In 2008, when I first started really using SSIS 2008, I wrote-up the joy I was having using the Data Profiler task in SSIS at SearchSQLServer.com here. It was a good first step into built-in funcationality around data quality and data profiling in SQL Server. Still not on par with some of my favorite tools from past lives like Informatica & ETI. Prior to that toolbox task in SSIS, SQL Server ETL developers would perform data quality and profiling through 3rd party tools or use the data mining and fuzzy lookup tasks to roll your own. In fact, there is a popular MSDN entry online here that walks you through an entire example of roll-your-own, including data cleansing, which the current SSIS 2008 profile task does not do. It was written and reviewed by SQL Server heavy-weights like Donald Farmer and Stacia Misner. Definitely it is worth your time checking it out.
Then came the exciting news of Microsoft in 2008, acquiring Strature for MDM and Zoomix for Data Quality. Sounds like a perfect marriage. But these technologies are finding their way into the SQL Server family piecemeal. MDM became Master Data Services in SQL Server 2008 R2 and Zoomix is Data Quality Services, which will be part of SSIS in SQL 11, althought the current CTP 1 of Denali does not include these capability so you can’t try it out yet. Personally, I would like to see SSIS, MDS & DQS come together and I’m sure that those of us in the SQL Server community will find ways to do that on our own.
In the interim, I tried to find some good info for my readers on what Data Quality Services (DQS) will look like and do for you in SQL 11 and this is a paraphrased quote from a Microsoft program manager on what to expect out of DQS:
Data Quality Service (DQS) creates and maintains a Data Quality Knowledge Base (DQKB) that is used for performing various data quality operations, such as data cleansing and matching and profiling.
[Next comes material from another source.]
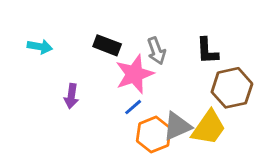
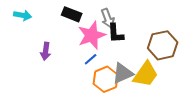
black L-shape: (207, 51) -> (116, 33), moved

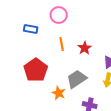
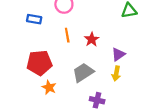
red pentagon: (36, 70) -> (39, 63), turned 30
orange star: (59, 93) -> (49, 87), moved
DQS will support three major functionalities:
- Knowledge Management – creating and maintaing a DQJB, including supporting “knowledge discovery” – an automated computer-assisted acquisition of knowledge from a data source sample. In this secnario you will also define a train a set of rules that will serve as the policy governing the matching process, as well as choose and integrate reference data from different parties into the DQKB domains.
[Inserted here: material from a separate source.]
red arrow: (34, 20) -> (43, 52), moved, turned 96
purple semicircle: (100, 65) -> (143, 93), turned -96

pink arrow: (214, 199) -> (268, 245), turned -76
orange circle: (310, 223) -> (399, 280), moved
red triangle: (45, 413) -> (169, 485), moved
- Data Quality Projects – enable correcting, standardizing and matching source data according to domain values, rules and reference data associated with a designated data quality knowledge base.
- Administration – monitoring the current and past DQ processes and defining the various parameters governing the overall DQ activities in your server.
All of the above will be available through our DQS client experience. We will also include a new SSIS correction component, that enables correcting the input data according to domain values, rules, and reference data associated with a designated data quality knowledge base.